Full disclosure--publicly disclosing the details of vulnerabilities--has long been the subject of heated debate in the security community and remains a double-edged sword.
On the one hand, full disclosure holds a vendor's feet to the fire so it will fix vulnerabilities quickly. The whole movement to full disclosure was in direct response to vendors ignoring security problems, and 62 percent of readers polled for this article say vendors wouldn't fix problems if they weren't exposed. Publishing vulnerabilities with working source code or step-by-step instructions proves that a vulnerability exists and forces vendors to acknowledge the problem while allowing software users to check their systems for holes. Of course, these codes and instructions also land in the hands of any script-kid who can work a browser.
The question is: Does the benefit of full disclosure outweigh the value of nondisclosure or limited disclosure? A move to nondisclosure--for example, making disclosure a criminal offense--would take us back to the bad old days before Bugtraq was started. The underground would have all the tools, and vendors would keep problems quiet. Cynical? No, just realistic. Vendors aren't inherently evil, but they aren't going to spend money where they don't need to, and fixing vulnerabilities costs money. Perhaps the Environmental Protection Agency has the right idea: Companies are forced to properly handle hazardous materials from cradle to grave or face expensive fines, the cost of clean-up and possible criminal prosecution brought about by Superfund legislation.
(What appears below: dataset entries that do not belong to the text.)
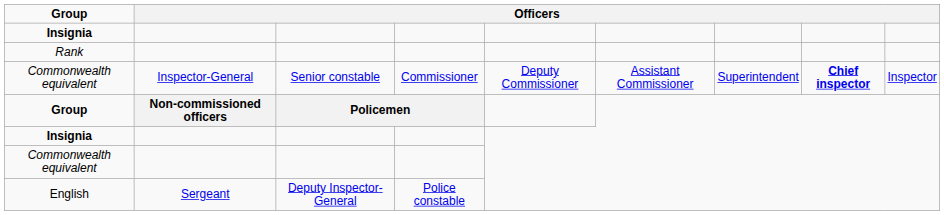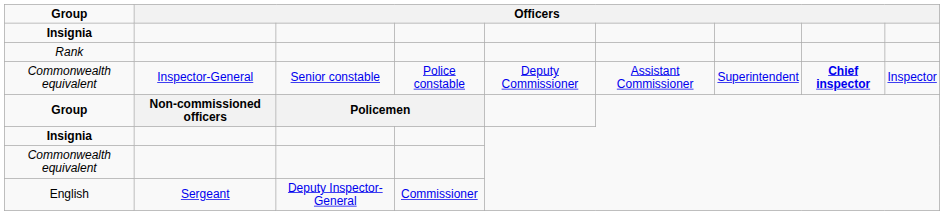Commonwealth equivalent / Inspector-General | column 4: Commissioner -> Police constable
English | column 4: Police constable -> Commissioner
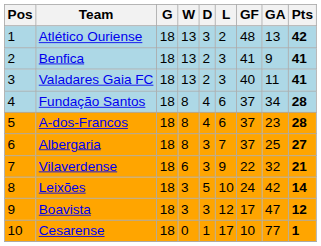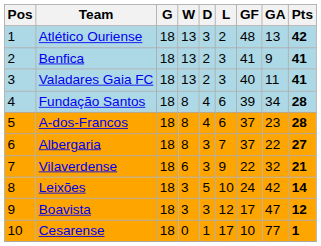Fundação Santos | GF: 37 -> 39
Albergaria | GA: 25 -> 22
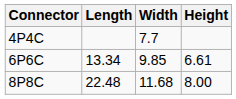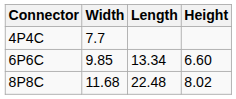columns swapped: Length <-> Width
6P6C | Height: 6.61 -> 6.60
8P8C | Height: 8.00 -> 8.02
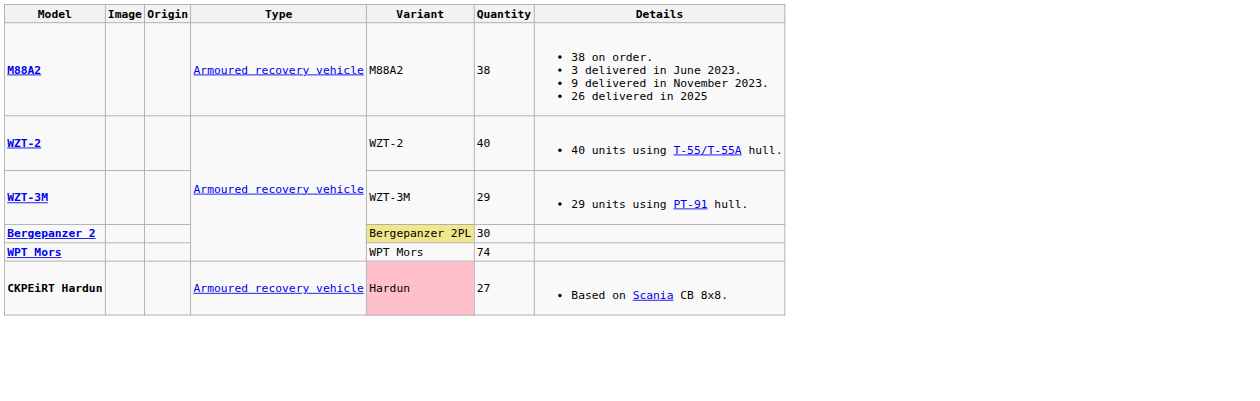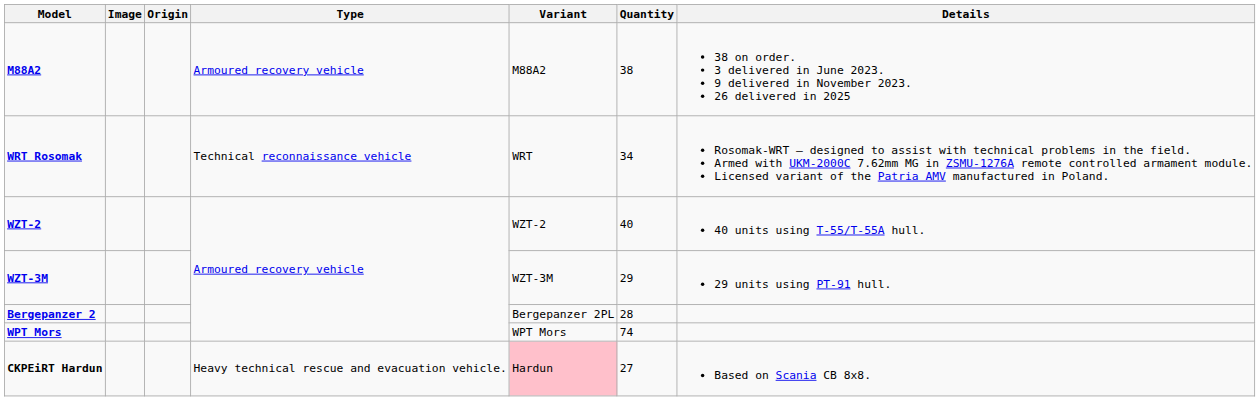+ row: WRT Rosomak | Technical reconnaissance vehicle | WRT | 34 | Rosomak-WRT – designed to assist with technical problems in the field. Armed with UKM-2000C 7.62mm MG in ZSMU-1276A remote controlled armament module. Licensed variant of the Patria AMV manufactured in Poland.
Bergepanzer 2 | Variant: khaki background -> no background
Bergepanzer 2 | Quantity: 30 -> 28
CKPEiRT Hardun | Type: Armoured recovery vehicle -> Heavy technical rescue and evacuation vehicle.
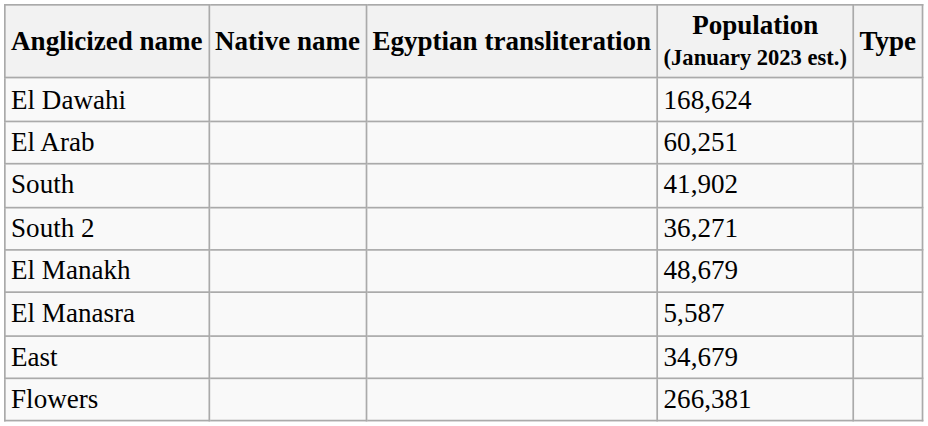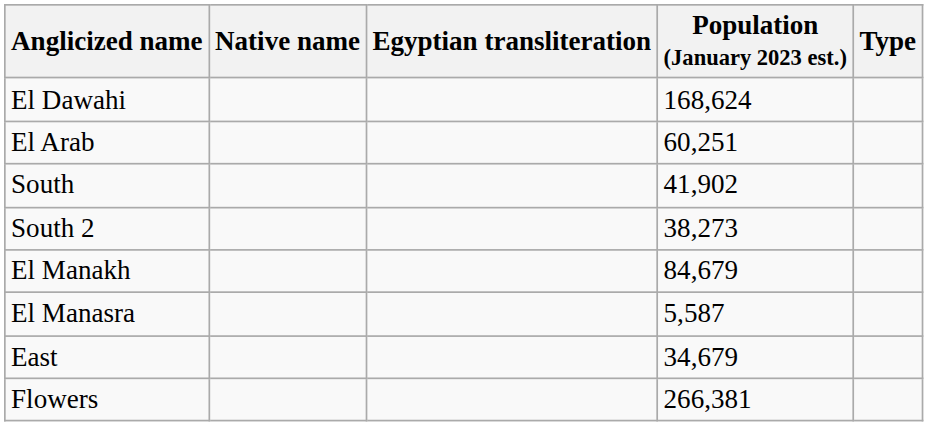South 2 | Population (January 2023 est.): 36,271 -> 38,273
El Manakh | Population (January 2023 est.): 48,679 -> 84,679
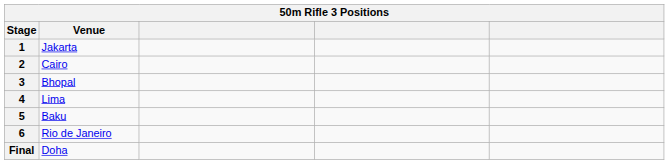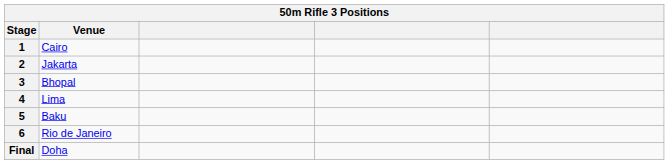1 | Venue: Jakarta -> Cairo
2 | Venue: Cairo -> Jakarta
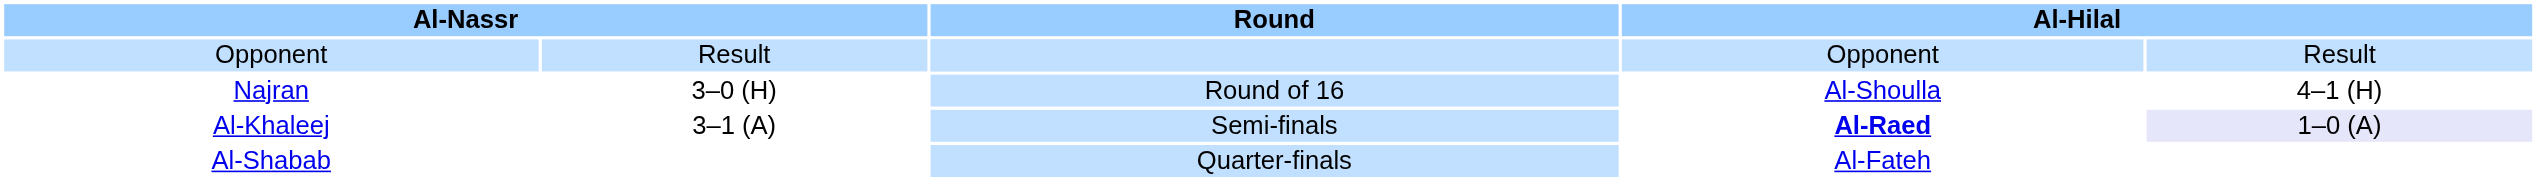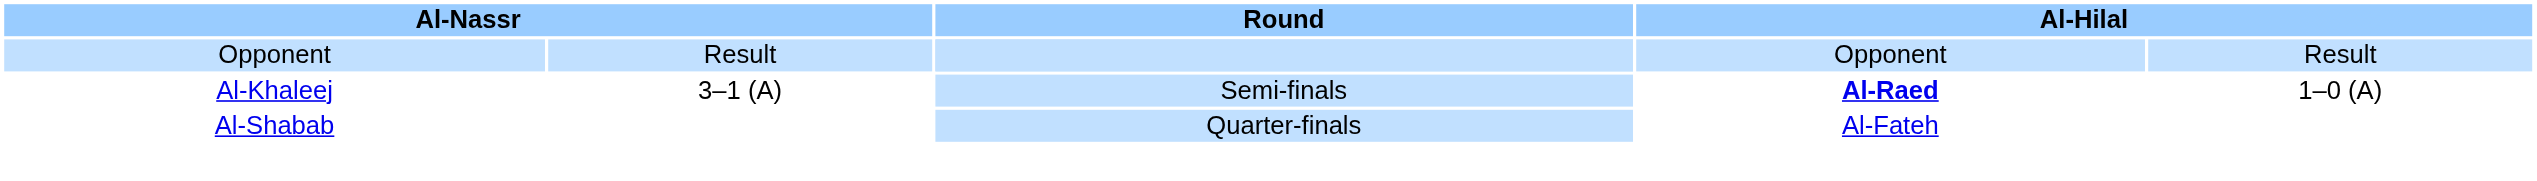- row: Najran | 3–0 (H) | Round of 16 | Al-Shoulla | 4–1 (H)
Al-Khaleej | column 5: lavender background -> no background
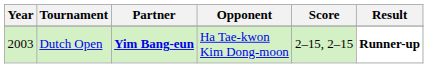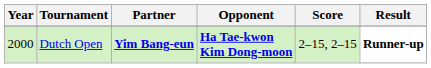Dutch Open | Year: 2003 -> 2000
Dutch Open | Opponent: normal -> bold
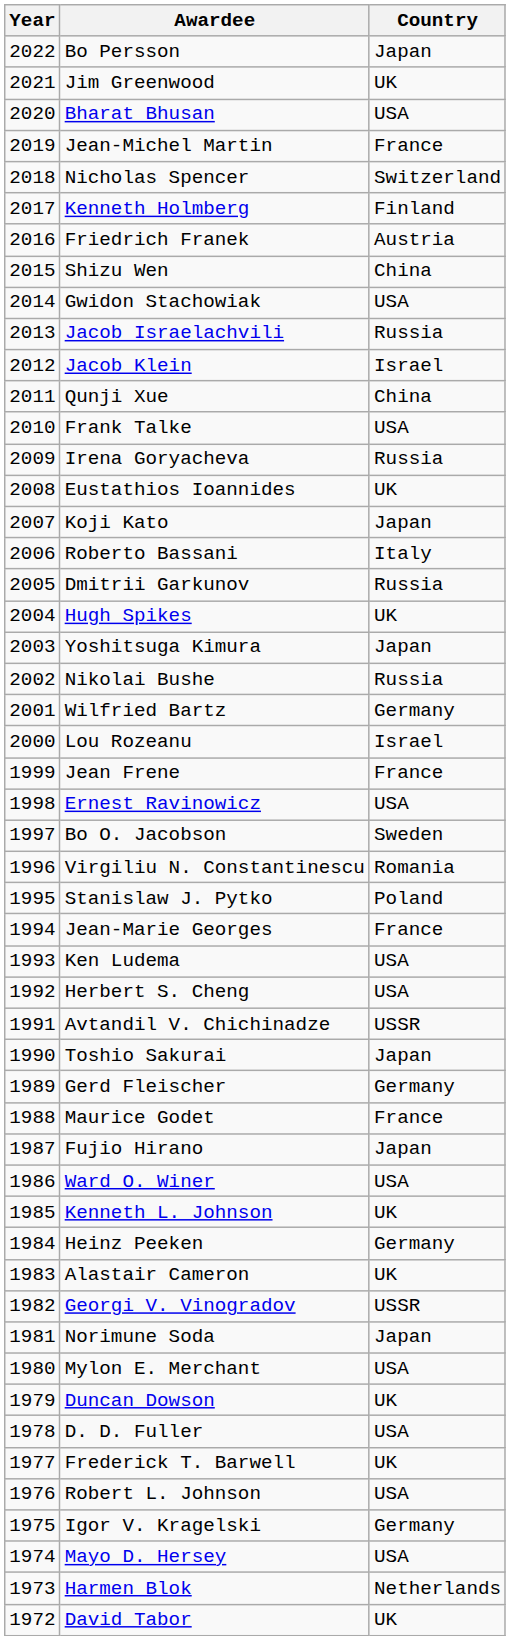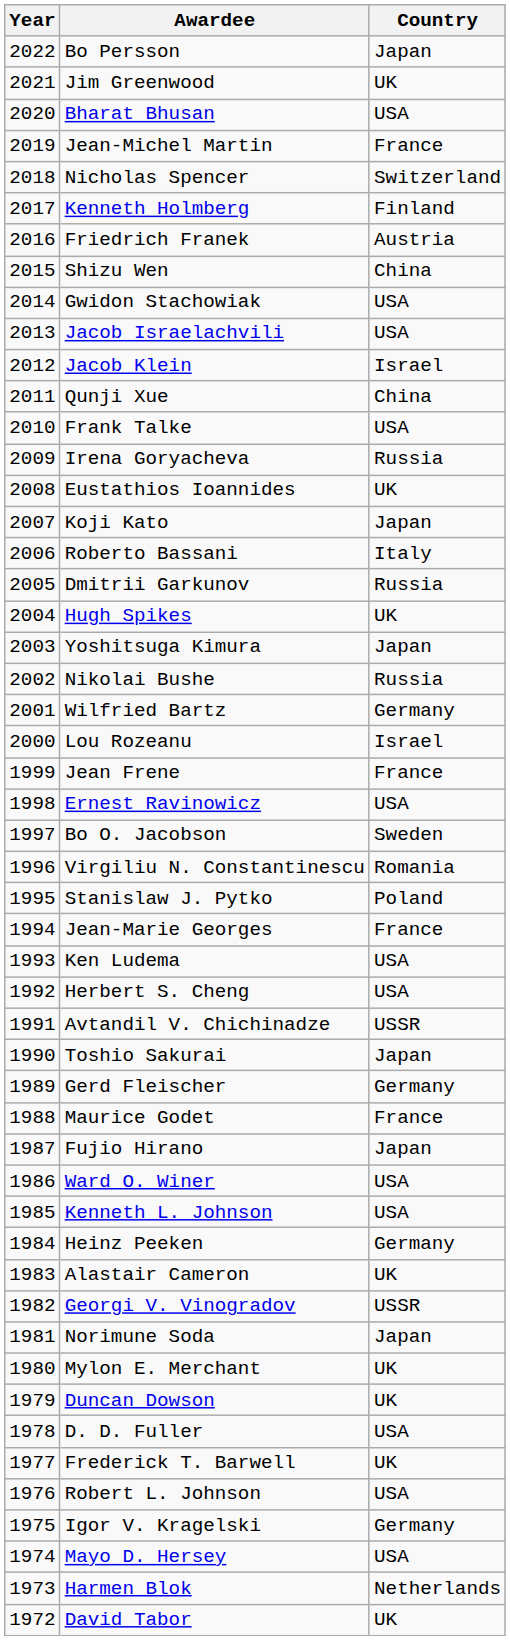Jacob Israelachvili | Country: Russia -> USA
Kenneth L. Johnson | Country: UK -> USA
Mylon E. Merchant | Country: USA -> UK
Partial disclosure sounds feasible. Announce the vulnerability, but don't give out details. Although that initially keeps exploit code out of the hands of script-kiddies, any programmer can use the information in partial disclosure to shorten the development time of a working exploit. That isn't much better. The side effect is that you have to rely on the vendor that created the vulnerability to fix it, and you can't check that the fix worked. And let's not forget that leakage happens.
Ninety-six percent of those polled say full disclosure serves as a check and balance to vendors, which otherwise wouldn't fess up to security vulnerabilities. The famous tagline used by L0pht Heavy Industries, now @Stake, "Making the theoretical practical since 1992," was in direct response to Microsoft, which had stated that a vulnerability was highly theoretical. Now, that doesn't mean vendors should be surprised by vulnerabilities announced on public lists. Many researchers notify vendors about security problems and work with them until a solution is found, and many vendors have programs in place to support vulnerability reporting. As long as researchers and vendors work together, the Internet community is served. Full disclosure works.